Emicida traz Belchior de volta na faixa AmarElo

Rapper paulistano cita trecho de Sujeito de sorte, do álbum Alucinação (1976), em canção que tematiza a persistência diante das dificuldades da vida

Mariana Peixoto 30/06/2019 07:00
Fernando Schlaepfer/Divulgação
(foto: Fernando Schlaepfer/Divulgação)

“Hoje em dia, já não se pode mais criar sem correr riscos.” Faz 42 anos que Belchior (1946-2017) cunhou esta frase, durante uma entrevista sobre seu segundo álbum, Alucinação, clássico inconteste do cancioneiro nacional. Lançado em 1976, o disco traz em suas 10 faixas algumas das composições mais importantes do cearense: Como nossos pais, Velha roupa colorida, Alucinação, Apenas um rapaz latino-americano, Fotografia 3X4.

Emicida, rapper paulistano de 33 anos, também cria correndo riscos. AmarElo, faixa lançada há menos de uma semana com um contundente curta-metragem que rapidamente se aproximou de 1 milhão de visualizações no YouTube, não só bebe na fonte de Belchior como o sampleia.

É a primeira parte de Sujeito de sorte, outra das canções de Alucinação – “Tenho sangrado demais, tenho chorado pra cachorro/Ano passado eu morri, mas esse ano eu não morro” – que aparece em destaque na faixa. Ao longo de nove minutos, Emicida, Pabllo Vittar e a baiana Majur (artista negra não binária) se unem para a faixa. AmarElo mescla trechos de Sujeito de sorte e Permita que eu fale, poema de autoria do rapper. O cenário do clipe é o Complexo do Alemão, no Rio de Janeiro.

“A ideia é que as pessoas observem ao redor e se enxerguem maiores do que os seus problemas, independentemente de quais sejam”, declarou Emicida  sobre o projeto. Dirigido por Evandro Fióti, AmarElo não é um vídeo facilmente digerível. Em seus primeiros dois minutos e meio, ouvimos uma gravação de um amigo do rapper que tentou o suicídio. “Nenhum ser humano consegue estar bem todo dia, tá ligado?”, diz a voz, sob imagens fracionadas do Rio de Janeiro.

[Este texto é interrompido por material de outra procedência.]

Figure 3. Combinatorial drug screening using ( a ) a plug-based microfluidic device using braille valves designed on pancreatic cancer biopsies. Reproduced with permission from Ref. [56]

Quando a música efetivamente começa, com a gravação de Belchior, depois seguida pela união de Emicida, Pabllo e Majur, assistimos a uma série de personagens reais que, a despeito das cicatrizes que trazem no corpo, conseguiram seguir em frente. “Apesar de muito moço, me sinto são e salvo e forte”, nas palavras de Belchior. “Permita que eu fale, não as minhas cicatrizes/Elas são coadjuvantes, não, melhor, figurantes”, responde Emicida nos versos.



PERENE 

Biógrafo do cantor e compositor cearense, o jornalista Jotabê Medeiros (autor de Belchior – Apenas um rapaz latino-americano, de 2017) afirma que a atualidade dos versos é um dos exemplos da importância da obra de Belchior. “E não só Sujeito de sorte, mas todas as músicas de Alucinação alcançaram a perenidade, o que faz com que o disco seja um dos 10 maiores clássicos da música brasileira”, avalia Medeiros.

Para ele, Sujeito de sorte tem uma construção “meio drummondiana”, já que Drummond “era um dos ídolos dele”. Medeiros comenta que a letra traz a ideia geral do brasileiro de que “enquanto está vivo, tem esperança, nunca se entrega”. Um bom exemplo são os versos “E tenho comigo pensado Deus é brasileiro e anda do meu lado/E assim já não posso sofrer no ano passado.”

“Ao mesmo tempo, Belchior não é acrítico, moralista, nem faz juízo do que é bom ou ruim. No cancioneiro brasileiro, ele se posicionava não como um observador neutro, mas como um artista que estava no mesmo lugar do povo. Sujeito de sorte é uma das canções mais brilhantes neste sentido, pois traz a sensação que o brasileiro tem de que agora vai ser diferente.”